• _Task description_: Every record below is to be retyped exactly, with the pictures left out.

[Collection entries]
- Opening Delimiter -

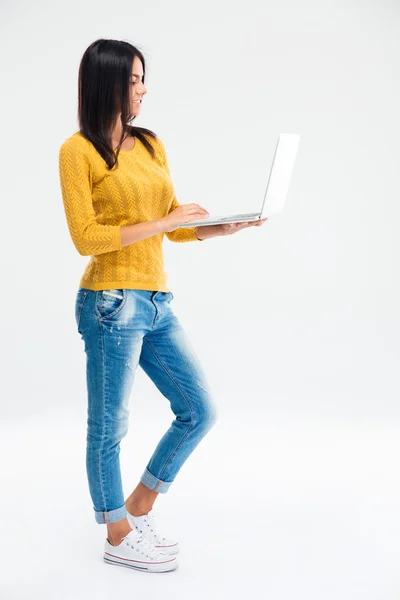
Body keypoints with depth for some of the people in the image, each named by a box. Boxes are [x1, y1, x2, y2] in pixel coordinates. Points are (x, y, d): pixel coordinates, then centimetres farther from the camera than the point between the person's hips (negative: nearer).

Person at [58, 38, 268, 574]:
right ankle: (118, 537, 25)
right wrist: (164, 223, -16)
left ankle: (138, 508, 27)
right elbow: (86, 238, -13)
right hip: (112, 302, -7)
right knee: (109, 427, 6)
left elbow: (178, 228, 15)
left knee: (200, 412, 11)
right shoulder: (78, 150, -6)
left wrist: (228, 227, -1)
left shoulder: (152, 145, 13)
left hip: (157, 303, 7)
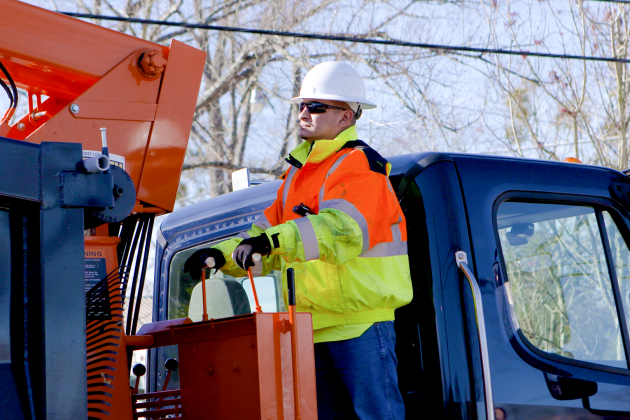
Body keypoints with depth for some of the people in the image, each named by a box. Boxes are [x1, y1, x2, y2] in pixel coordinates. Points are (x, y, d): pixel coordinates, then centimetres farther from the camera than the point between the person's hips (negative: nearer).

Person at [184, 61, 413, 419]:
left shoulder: (359, 165, -9)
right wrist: (222, 255, 4)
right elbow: (269, 228, 21)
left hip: (360, 322, -8)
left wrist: (276, 239, -38)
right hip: (312, 327, 8)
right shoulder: (298, 173, 19)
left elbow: (344, 227, -27)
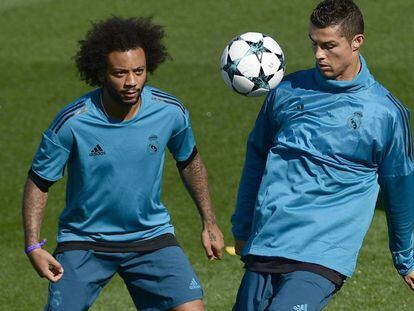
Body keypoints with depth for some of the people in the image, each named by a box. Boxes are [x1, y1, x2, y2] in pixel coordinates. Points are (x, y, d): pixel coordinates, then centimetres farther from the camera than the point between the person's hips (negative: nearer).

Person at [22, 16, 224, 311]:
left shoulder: (171, 112, -11)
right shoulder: (72, 122, -19)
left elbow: (189, 162, 10)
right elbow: (39, 182, -7)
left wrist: (209, 223, 13)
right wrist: (33, 246, -16)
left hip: (152, 236, 2)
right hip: (83, 241, -1)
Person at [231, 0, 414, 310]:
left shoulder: (386, 113, -1)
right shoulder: (287, 91, 7)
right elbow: (257, 157, 21)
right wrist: (242, 229, 25)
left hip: (323, 257, -4)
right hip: (263, 247, 4)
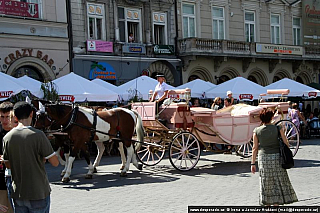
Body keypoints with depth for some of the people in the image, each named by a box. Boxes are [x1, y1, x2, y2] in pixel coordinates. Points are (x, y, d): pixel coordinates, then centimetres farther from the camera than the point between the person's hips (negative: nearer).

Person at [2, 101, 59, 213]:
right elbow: (55, 162, -12)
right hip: (38, 193, -4)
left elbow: (8, 165, 10)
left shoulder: (7, 137, -1)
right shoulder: (38, 135, -14)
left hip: (18, 194, 4)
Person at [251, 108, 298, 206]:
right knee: (278, 182, 9)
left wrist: (253, 163, 5)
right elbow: (286, 144, -2)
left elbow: (255, 148, 0)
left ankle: (267, 203, 15)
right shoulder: (278, 129, -4)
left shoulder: (257, 131, -3)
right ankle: (276, 203, 8)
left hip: (263, 158, 1)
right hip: (277, 157, -1)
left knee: (266, 183, 10)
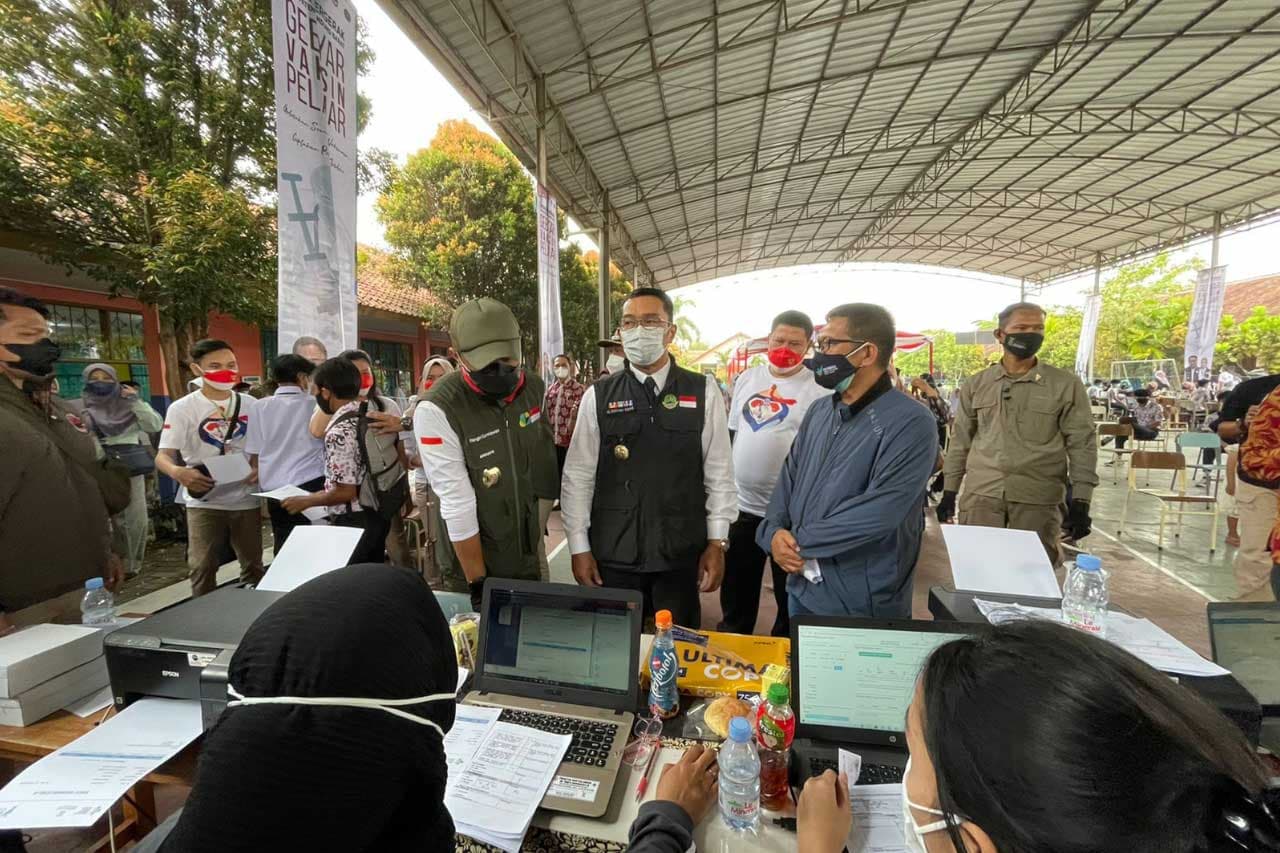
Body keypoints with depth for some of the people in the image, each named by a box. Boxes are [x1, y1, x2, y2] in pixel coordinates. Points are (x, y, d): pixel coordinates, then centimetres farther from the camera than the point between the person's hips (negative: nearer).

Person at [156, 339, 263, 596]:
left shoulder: (250, 404, 4)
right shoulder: (182, 408, -5)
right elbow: (163, 456, -8)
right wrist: (178, 472, -31)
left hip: (246, 499, 3)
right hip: (204, 502, -2)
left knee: (253, 566, 13)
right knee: (202, 567, 0)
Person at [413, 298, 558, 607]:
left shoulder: (534, 388, -6)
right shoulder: (437, 409, -22)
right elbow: (457, 504, -21)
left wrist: (540, 524, 9)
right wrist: (478, 583, -16)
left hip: (530, 558, 5)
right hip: (471, 568, -4)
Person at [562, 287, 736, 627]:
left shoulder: (703, 392, -2)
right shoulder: (598, 396, -2)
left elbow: (719, 473, 0)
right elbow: (577, 477, -1)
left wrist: (717, 542, -2)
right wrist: (579, 549, -2)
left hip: (682, 555, 0)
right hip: (613, 555, 1)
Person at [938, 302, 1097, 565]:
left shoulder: (1066, 384, 2)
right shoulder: (976, 384, 6)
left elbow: (1081, 444, 2)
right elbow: (960, 441, 10)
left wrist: (1080, 501, -4)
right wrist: (949, 491, 8)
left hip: (1038, 499, -1)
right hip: (981, 495, 1)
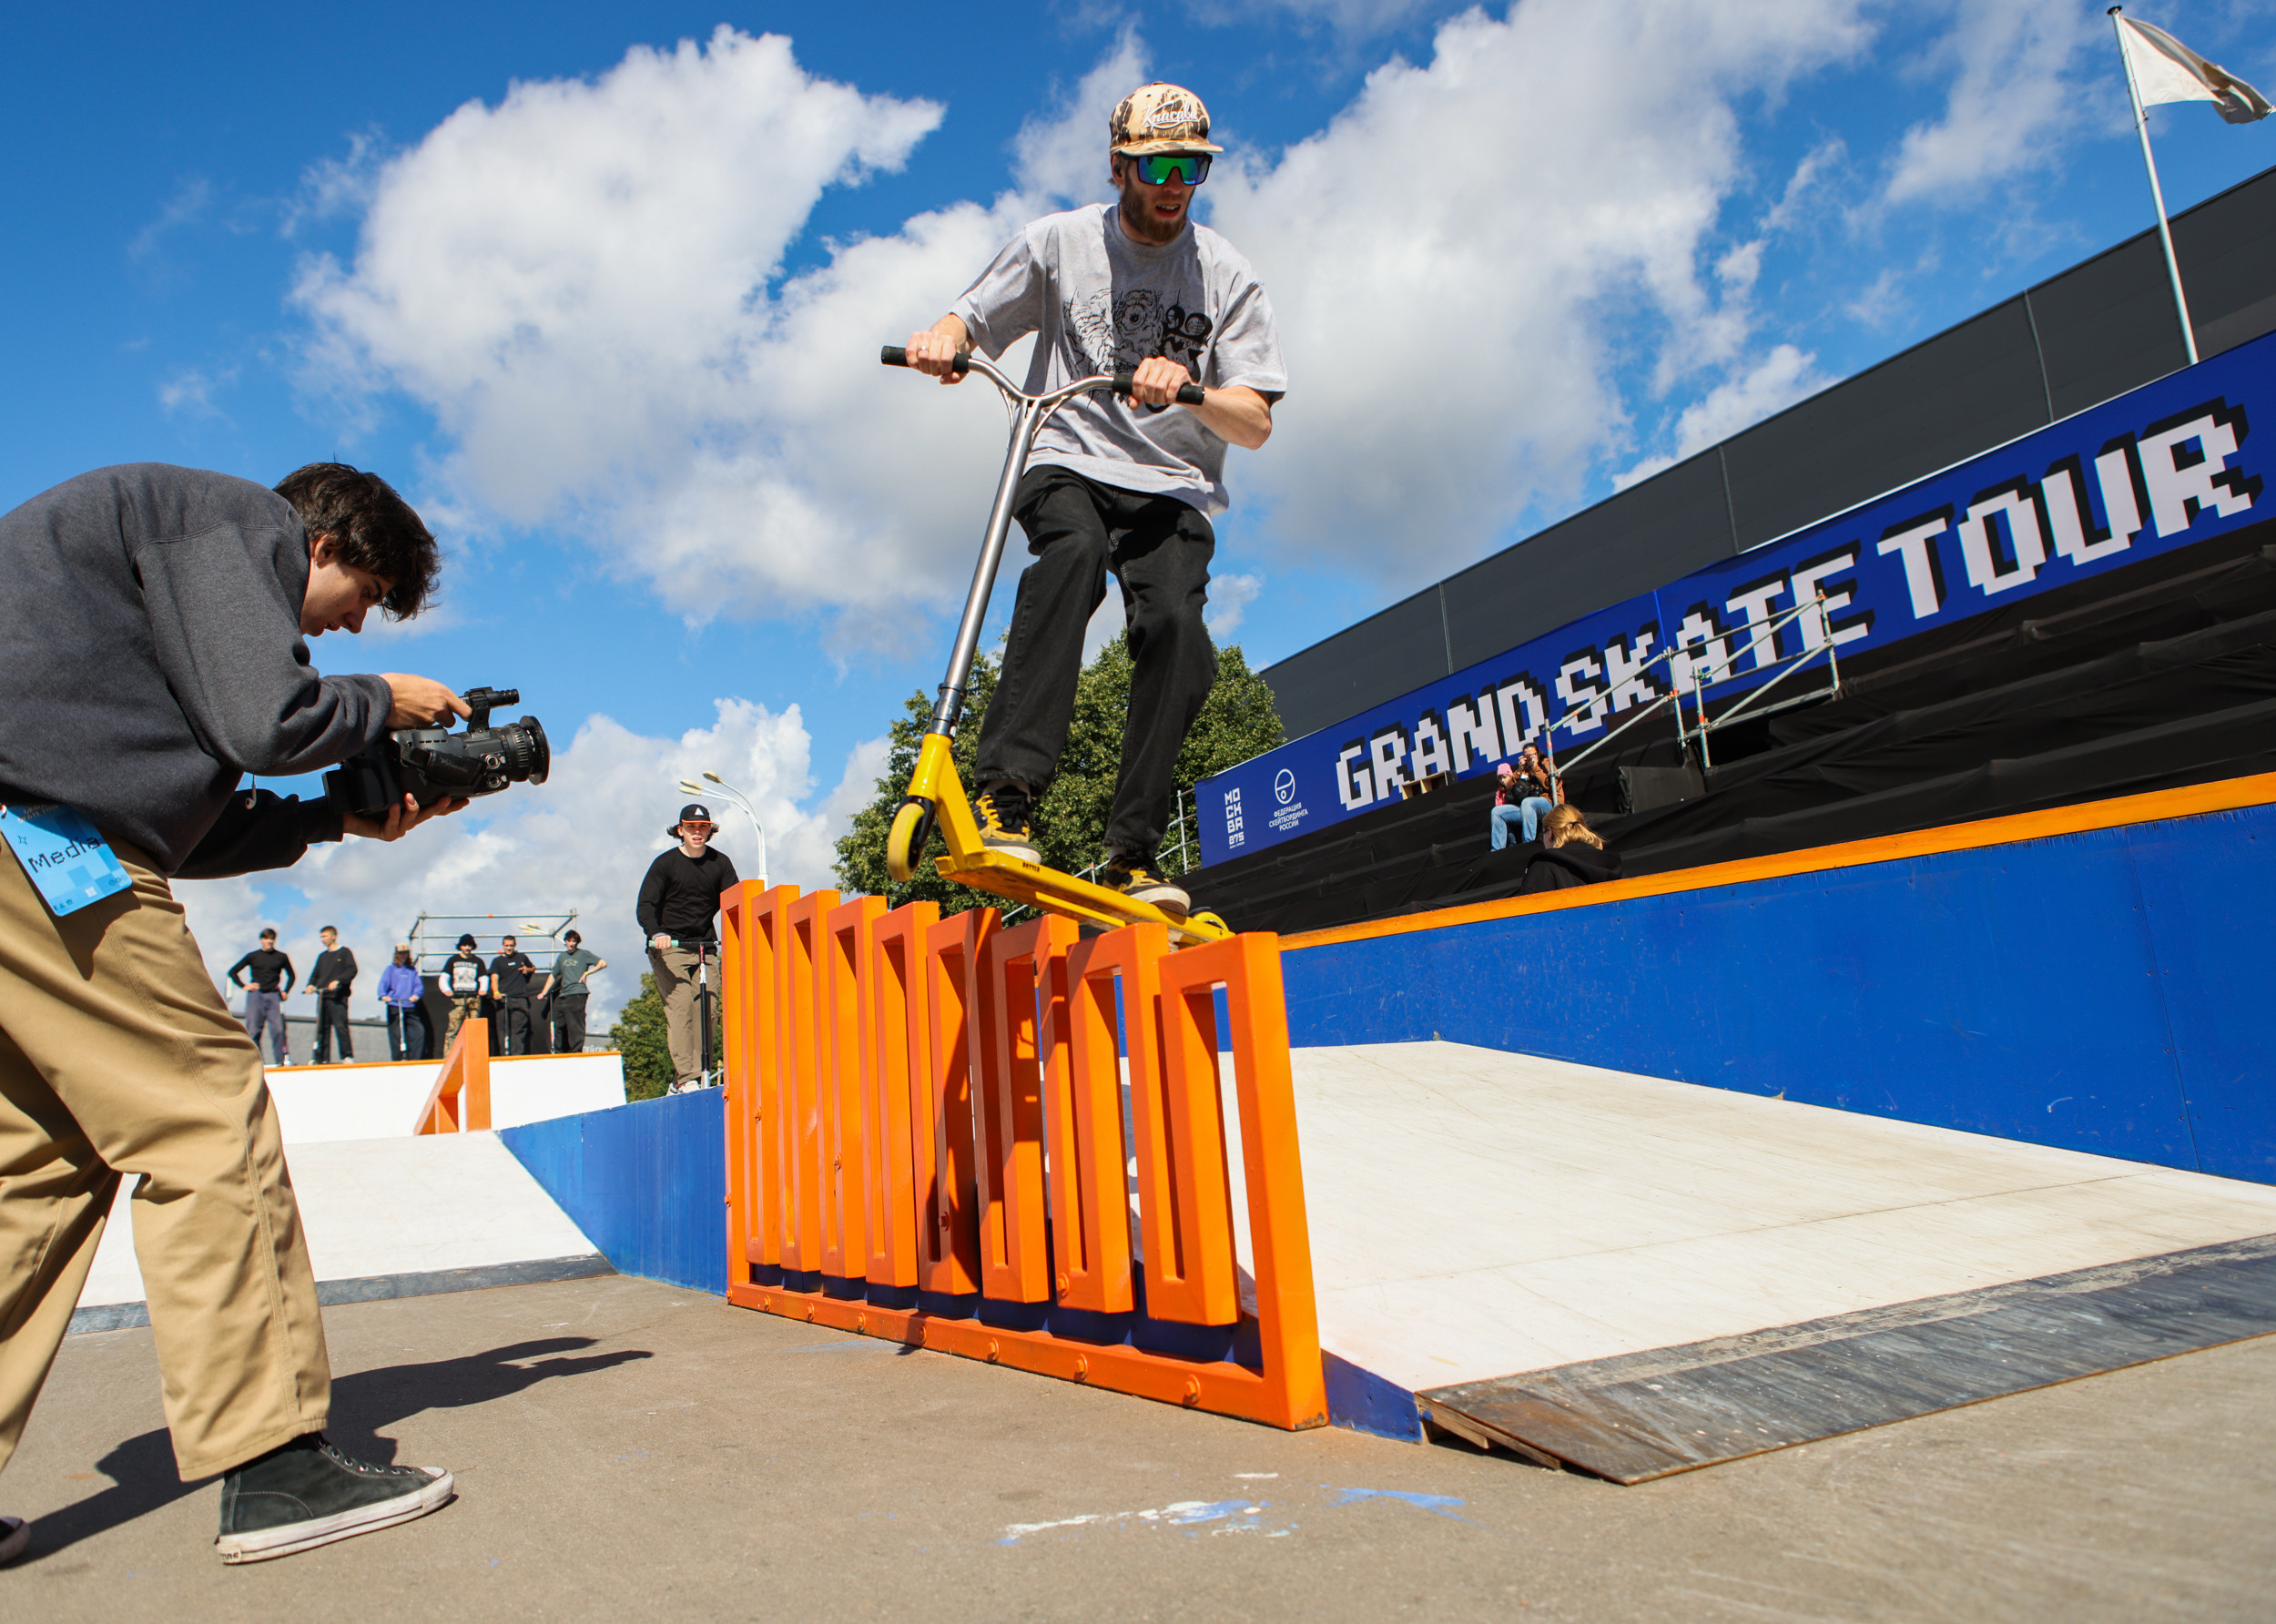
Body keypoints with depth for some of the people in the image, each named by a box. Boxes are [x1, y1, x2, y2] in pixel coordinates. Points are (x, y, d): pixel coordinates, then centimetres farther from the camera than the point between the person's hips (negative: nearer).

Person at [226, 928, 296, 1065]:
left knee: (278, 1028, -10)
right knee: (253, 1029, -2)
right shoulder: (253, 956, 8)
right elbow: (232, 972, 15)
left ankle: (283, 1058, -8)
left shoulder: (281, 957, 10)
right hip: (256, 995, 0)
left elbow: (291, 975, 23)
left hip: (273, 995, 0)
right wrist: (243, 986, 3)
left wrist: (285, 991, 11)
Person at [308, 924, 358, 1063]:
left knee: (341, 1026, -13)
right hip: (322, 997, 6)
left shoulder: (345, 952, 5)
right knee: (322, 1028, 2)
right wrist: (311, 984, 0)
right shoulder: (322, 956, 23)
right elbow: (316, 974, 22)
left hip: (338, 997, -6)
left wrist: (337, 981, -20)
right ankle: (323, 1058, 4)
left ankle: (348, 1056, -10)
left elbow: (352, 970, -7)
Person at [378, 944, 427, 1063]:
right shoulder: (390, 969, 11)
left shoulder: (412, 970, 17)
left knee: (419, 1031, -9)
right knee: (396, 1035, -6)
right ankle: (397, 1060, 2)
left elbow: (419, 985, 7)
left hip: (410, 1007, 2)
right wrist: (383, 995, -22)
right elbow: (383, 983, -2)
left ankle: (415, 1059, -2)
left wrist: (416, 995, -15)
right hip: (394, 1007, -2)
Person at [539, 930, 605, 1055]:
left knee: (575, 1025, -10)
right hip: (562, 996, 6)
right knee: (560, 1025, 6)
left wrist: (587, 973, -7)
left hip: (577, 994, -6)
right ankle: (560, 1052, 13)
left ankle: (576, 1052, -11)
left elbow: (603, 963, -1)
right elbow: (553, 976, 27)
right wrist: (543, 993, 21)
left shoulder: (584, 954, 6)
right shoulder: (562, 957, 22)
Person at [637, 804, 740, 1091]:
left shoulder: (720, 863, 5)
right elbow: (646, 906, -9)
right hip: (669, 947, -3)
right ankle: (686, 1078, -21)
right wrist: (656, 933, -29)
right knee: (680, 1006, -17)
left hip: (705, 946, 3)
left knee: (705, 1011, -5)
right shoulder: (665, 863, -3)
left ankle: (697, 1076, 2)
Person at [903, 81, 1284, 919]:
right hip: (1068, 463, -1)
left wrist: (1190, 393, -22)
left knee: (1175, 628, -27)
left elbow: (1255, 422, -1)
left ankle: (1132, 855, -22)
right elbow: (970, 321, 11)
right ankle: (1005, 795, -41)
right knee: (1073, 553, -36)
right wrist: (941, 340, -14)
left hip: (1173, 488, 1)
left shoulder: (1228, 276, 5)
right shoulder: (1059, 242, 6)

- Closing Delimiter -

• _Written response_:
Body keypoints with depth for some of the people in the image, each named by a box. Boxes are [x1, y1, x2, y2] in pixel coordinates. Points are (x, y, d): pixel coordinates, then centimetres farther from the camera than the point between the person's hips (negative: nearer).

Person at [58, 38, 268, 574]:
right ankle: (118, 537, 25)
right wrist: (164, 223, -16)
left ankle: (138, 508, 27)
right elbow: (86, 238, -13)
right hip: (112, 302, -7)
right knee: (109, 427, 6)
left elbow: (178, 228, 15)
left knee: (200, 412, 11)
right shoulder: (78, 150, -6)
left wrist: (228, 227, -1)
left shoulder: (152, 145, 13)
left hip: (157, 303, 7)
Body keypoints with depth for some of the people in the image, each named by a box. Boxes are [x1, y1, x2, y2] in pixel coordinates. Points are (x, y, d): pixel coordinates, then centimetres farther from the camera than the point between the person's hips (negative: nearer).

Person at [184, 61, 413, 419]:
left shoulder: (359, 165, -9)
right wrist: (222, 255, 4)
right elbow: (269, 228, 21)
left hip: (360, 322, -8)
left wrist: (276, 239, -38)
right hip: (312, 327, 8)
right shoulder: (298, 173, 19)
left elbow: (344, 227, -27)
Body keypoints with depth for some of the people in the image, each named by a box. Boxes are [x1, y1, x2, y2] in pixel coordinates. Points are (x, y, d): pixel coordinates, then centimetres farther from the camera than the point between the person's hips (negative: nearer).

Person at [22, 16, 224, 311]:
left shoulder: (171, 112, -11)
right shoulder: (72, 122, -19)
left elbow: (189, 162, 10)
right elbow: (39, 182, -7)
left wrist: (209, 223, 13)
right wrist: (33, 246, -16)
left hip: (152, 236, 2)
right hip: (83, 241, -1)
Person at [231, 0, 414, 310]:
left shoulder: (386, 113, -1)
right shoulder: (287, 91, 7)
right elbow: (257, 157, 21)
right wrist: (242, 229, 25)
left hip: (323, 257, -4)
right hip: (263, 247, 4)
Body keypoints with depth for some of the people in the image, each named by a box. Boxes are [x1, y1, x2, y2] in pixel coordinates. Points are (x, y, d): pixel coordinates, then centimetres farther from the camera than the point between the person's hips (negative: nearer).

Person at [2, 101, 59, 213]:
right elbow: (55, 162, -12)
right hip: (38, 193, -4)
left elbow: (8, 165, 10)
left shoulder: (7, 137, -1)
right shoulder: (38, 135, -14)
left hip: (18, 194, 4)
Person at [251, 108, 298, 206]:
right knee: (278, 182, 9)
left wrist: (253, 163, 5)
right elbow: (286, 144, -2)
left elbow: (255, 148, 0)
left ankle: (267, 203, 15)
right shoulder: (278, 129, -4)
left shoulder: (257, 131, -3)
right ankle: (276, 203, 8)
left hip: (263, 158, 1)
right hip: (277, 157, -1)
left knee: (266, 183, 10)
Body keypoints with depth for some of the people in the image, each named by a box. Boxes are [x1, y1, x2, y2] in pixel coordinates. Points are (x, y, d): pixel coordinates, then centimetres farther from the camera than the point between the person's hips (negative: nearer).

Person at [156, 339, 263, 596]:
left shoulder: (250, 404, 4)
right shoulder: (182, 408, -5)
right elbow: (163, 456, -8)
right wrist: (178, 472, -31)
left hip: (246, 499, 3)
right hip: (204, 502, -2)
left knee: (253, 566, 13)
right knee: (202, 567, 0)
Person at [413, 298, 558, 607]:
left shoulder: (534, 388, -6)
right shoulder: (437, 409, -22)
right elbow: (457, 504, -21)
left wrist: (540, 524, 9)
right wrist: (478, 583, -16)
left hip: (530, 558, 5)
right hip: (471, 568, -4)
Person at [562, 287, 736, 627]:
left shoulder: (703, 392, -2)
right shoulder: (598, 396, -2)
left elbow: (719, 473, 0)
right elbow: (577, 477, -1)
left wrist: (717, 542, -2)
right wrist: (579, 549, -2)
left hip: (682, 555, 0)
right hip: (613, 555, 1)
Person at [938, 302, 1097, 565]:
left shoulder: (1066, 384, 2)
right shoulder: (976, 384, 6)
left elbow: (1081, 444, 2)
right elbow: (960, 441, 10)
left wrist: (1080, 501, -4)
right wrist: (949, 491, 8)
left hip: (1038, 499, -1)
right hip: (981, 495, 1)
Body keypoints with depth for some of the people in the image, each named by a box. Boxes are [x1, y1, x2, y2] in pixel coordinates. Points are (x, y, d): pixel coordinates, then centimetres farther from the camera than the point between the person's hips (negative: nearer).

Person at [226, 928, 296, 1065]:
left knee: (278, 1028, -10)
right knee: (253, 1029, -2)
right shoulder: (253, 956, 8)
right elbow: (232, 972, 15)
left ankle: (283, 1058, -8)
left shoulder: (281, 957, 10)
right hip: (256, 995, 0)
left elbow: (291, 975, 23)
left hip: (273, 995, 0)
right wrist: (243, 986, 3)
left wrist: (285, 991, 11)
Person at [308, 924, 358, 1063]:
left knee: (341, 1026, -13)
right hip: (322, 997, 6)
left shoulder: (345, 952, 5)
right knee: (322, 1028, 2)
right wrist: (311, 984, 0)
right shoulder: (322, 956, 23)
right elbow: (316, 974, 22)
left hip: (338, 997, -6)
left wrist: (337, 981, -20)
right ankle: (323, 1058, 4)
left ankle: (348, 1056, -10)
left elbow: (352, 970, -7)
Person at [378, 944, 427, 1063]:
right shoulder: (390, 969, 11)
left shoulder: (412, 970, 17)
left knee: (419, 1031, -9)
right knee: (396, 1035, -6)
right ankle: (397, 1060, 2)
left elbow: (419, 985, 7)
left hip: (410, 1007, 2)
right wrist: (383, 995, -22)
right elbow: (383, 983, -2)
left ankle: (415, 1059, -2)
left wrist: (416, 995, -15)
right hip: (394, 1007, -2)
Person at [539, 930, 605, 1055]:
left knee: (575, 1025, -10)
right hip: (562, 996, 6)
right knee: (560, 1025, 6)
left wrist: (587, 973, -7)
left hip: (577, 994, -6)
right ankle: (560, 1052, 13)
left ankle: (576, 1052, -11)
left elbow: (603, 963, -1)
right elbow: (553, 976, 27)
right wrist: (543, 993, 21)
left shoulder: (584, 954, 6)
right shoulder: (562, 957, 22)
Person at [637, 804, 740, 1091]:
left shoulder: (720, 863, 5)
right elbow: (646, 906, -9)
right hip: (669, 947, -3)
right ankle: (686, 1078, -21)
right wrist: (656, 933, -29)
right knee: (680, 1006, -17)
left hip: (705, 946, 3)
left knee: (705, 1011, -5)
right shoulder: (665, 863, -3)
left ankle: (697, 1076, 2)
Person at [903, 81, 1284, 919]:
right hip: (1068, 463, -1)
left wrist: (1190, 393, -22)
left knee: (1175, 628, -27)
left elbow: (1255, 422, -1)
left ankle: (1132, 855, -22)
right elbow: (970, 321, 11)
right ankle: (1005, 795, -41)
right knee: (1073, 553, -36)
right wrist: (941, 340, -14)
left hip: (1173, 488, 1)
left shoulder: (1228, 276, 5)
right shoulder: (1059, 242, 6)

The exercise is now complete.